I count myself among those who still can’t help but wonder. It’s the question I return to whenever new rounds of violence, like the current one, erupt and people — on both sides of the conflict — suffer. It’s the question I consider when I approach anniversaries of his death — and mourn the loss of what could have been. It’s the question I hold onto whenever people say peace in that part of the world is impossible.
I want them to know that it wasn’t always this way. That some of us believe that under Rabin change could have come — and that, under the right circumstances, it still could.
Andrew, 45, the one who’d skipped the rally for time with his girlfriend, doesn’t share this worldview about Rabin and the opportunity lost. Peace, he says, wouldn’t have come — gunshots or not.
“The hatred of the Jewish people and the desire for our annihilation stretches back throughout history with no parallel — past or present,” he says. “‘Peace processes’ do not speak to old-fashioned, irrational Jew-hatred.”
He made aliyah, or immigrated to Israel, in 2009. He’s never subscribed to any political party — “I’m fiercely independent,” he says — but twice he has voted for Netanyahu’s Likud party.
“In Israel, it’s security first,” Andrew says. And in the face of international criticism, “Bibi’s doing everything in his power” to protect his people.
It would take something cataclysmic, “maybe a 10.0 earthquake,” to hit the restart button and see a path to peace, he says.
For the past few years he’s split his time between Israel and Boston. Life in Israel, he says, has become more of a struggle for him, what with dried-up work opportunities, language challenges and loneliness. In fact, this Thursday he is scheduled to leave Israel with no set plans to return.
“That thought is a tough one for me to accept,” he says, “but I no longer feel like my direction here is clear.”
What direction will Israelis and Palestinians choose?
Among Palestinians, support for the peace process is “hardly half of what it was in the mid-1990s,” says Shikaki, of the Palestinian Center for Policy and Survey Research. Only about a third of Palestinians today believe in diplomacy; the rest see it as futile.
While close to 80% believed in a two-state solution in the mid-1990s, Shikaki says now only 48% of Palestinians believe.
As for the other side of the equation, today 50% of Israeli Jews and 35% of Israeli Arabs believe a two-state solution is still viable. That is according to the September 2015 Peace Index, a project of the Evens Program for Mediation and Conflict Resolution at Tel Aviv University and the Guttman Center for Surveys of the Israel Democracy Institute.

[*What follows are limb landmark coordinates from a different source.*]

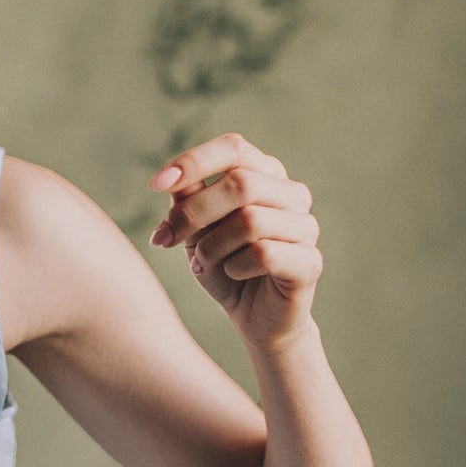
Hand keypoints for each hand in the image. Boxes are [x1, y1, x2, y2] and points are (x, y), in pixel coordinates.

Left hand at [147, 131, 321, 351]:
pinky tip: (232, 274)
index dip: (193, 162)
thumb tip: (171, 181)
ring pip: (249, 221)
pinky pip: (263, 255)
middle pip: (239, 184)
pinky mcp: (309, 262)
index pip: (234, 148)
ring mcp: (306, 227)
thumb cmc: (224, 265)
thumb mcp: (196, 229)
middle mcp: (292, 194)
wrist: (253, 317)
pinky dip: (234, 266)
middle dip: (193, 213)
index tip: (156, 185)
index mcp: (266, 174)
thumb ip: (188, 199)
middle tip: (166, 239)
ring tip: (203, 262)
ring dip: (212, 245)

Those numbers and the ongoing news headlines certainly don’t evoke great optimism — not the kind we once knew.
Twenty years ago, we were a band of wandering and wide-eyed Jews, testing out life in Israel. We’ve since scattered the globe. Our perspectives may have changed, but branded in our collective memories is a piece of history we fear others will forget.
For at least some of us, we hold out hope for the better future Rabin once imagined.